Instead Clarke and Moyet had to record the album in the early mornings with studio. Turning up around 5 or 6 a.m. And working through until 11 a.m. At eric's rar, yazoo upstairs at eric's cd, yazoo upstairs at eric's youtube, yazoo. Yazoo upstairs at eric's amazon, yazoo upstairs at eric's zip, yazoo upstairs at.
(#308: 19 January 1985, 1 week)
Track listing: Love Resurrection/Honey For TheBees/For You Only/Invisible/Steal Me Blind/All Cried Out/Money Mile/TwistingThe Knife/Where Hides Sleep
The watchword for 1985was: put away childish things. We must all act like adults. Play pop responsibility,even if you wake up one morning and find that it’s not pop at all. Watch theChristmas 1985 edition of Top Of The Popswith its endless procession of lacquered, mulleted ballads and just two uptemposongs and wonder how any of it would have appealed to anybody under thirty.Childish things were discouraged and even kept out of the charts when possible.
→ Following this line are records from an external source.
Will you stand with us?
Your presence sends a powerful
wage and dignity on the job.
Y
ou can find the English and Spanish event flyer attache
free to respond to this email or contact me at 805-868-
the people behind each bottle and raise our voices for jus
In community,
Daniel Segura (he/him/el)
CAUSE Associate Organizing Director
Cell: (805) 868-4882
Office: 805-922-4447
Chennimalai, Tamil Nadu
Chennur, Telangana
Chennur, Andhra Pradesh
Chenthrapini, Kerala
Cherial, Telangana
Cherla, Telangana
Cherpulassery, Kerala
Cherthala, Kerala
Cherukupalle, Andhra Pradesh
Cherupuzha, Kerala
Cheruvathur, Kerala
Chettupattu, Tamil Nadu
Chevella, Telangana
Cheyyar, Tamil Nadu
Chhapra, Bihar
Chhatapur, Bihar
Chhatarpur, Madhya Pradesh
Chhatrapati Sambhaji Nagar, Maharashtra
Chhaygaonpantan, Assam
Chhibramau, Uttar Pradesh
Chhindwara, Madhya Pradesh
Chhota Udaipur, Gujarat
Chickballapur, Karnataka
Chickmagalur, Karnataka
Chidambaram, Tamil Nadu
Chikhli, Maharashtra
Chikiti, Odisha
And so were genuine art andemotion, or maybe they were just cleverly suppressed. I enjoyed listening toAlison Moyet’s recent Desert Island Discs,in which she was more than candid about her agoraphobia, her bipolar disorderand her near-complete lack of self-esteem. She is the greatest female whitesoul singer Britain has produced; anybody could listen to “Invisible,” the onetrue song on “Alf”, and know that –her roars and growls (“BOIL-ing mad!,” “It RINGS and RINGS!”) put her in theBrel/Joplin class and it is easy to see how the song’s composer, Lamont Dozier,could as easily have given it to Levi Stubbs.
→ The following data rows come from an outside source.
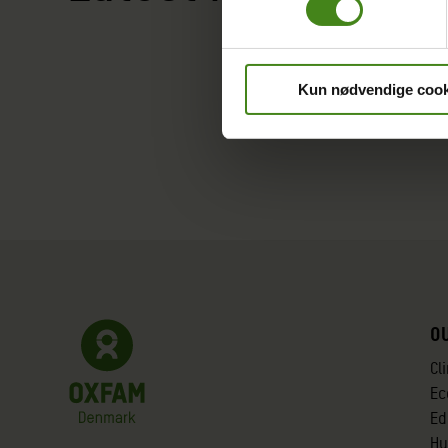
Kun nødvendige cook
O
Cl
Ec
Ed
Hu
But I also note that thesolo Moyet chose to go with CBS because she liked how neat their offices were,and “Alf” is for most of the time too neat (those inverted commas are assoaked in meaning as “Heroes”). Thereis nothing wrong with her singing and lyrics, both of which are magnificentthroughout, whether they deal with impotence (“Love Resurrection”), politics (“StealMe Blind,” “Money Mile”) or emotional betrayal (everything else). They deservefar better, however, than the wall of plasticity that is Swain and Jolley’smusic and producing. All too often we get rejected backing tracks forBananarama (“Resurrection,” “Twisting The Knife”), Imagination (“Honey For TheBees”) and Spandau Ballet (most else); “For You Only” begins with promisingdarkness, but that soon dissipates into bland light.
There isn’t the symbiosisthat Moyet had with Vince Clarke; she sounds as if she is fighting to be heard,wanting to be touched and believed but knowing that the only way that will happenis if her music sounds like everything else on the radio in 1984-5. “Steal MeBlind” is moderately appealing gospel – the phrase “my friends” has rarelysounded more sinister – but the closing “Where Hides Sleep” summarises the record’scentral problem; a minor-key waltz in the same vein as 1982’s “Winter Kills”but with delicacy and poignancy replaced by boring, impact-free drums andkeyboards. “You’re tormenting me,” she sings as the song and record fade out,but I suspect her main constituency was women, the female equivalent of thedisillusioned Phil Collins fans, who sensed her own sense of inadequacy, felther pain and could identify and empathise with her. So begins a rather glum Then Play Long year of mocksophistication and ingrained conservatism disguised as modest adventure. It wasenough to make anybody want to act like a child and turn the feedback up todistortion point.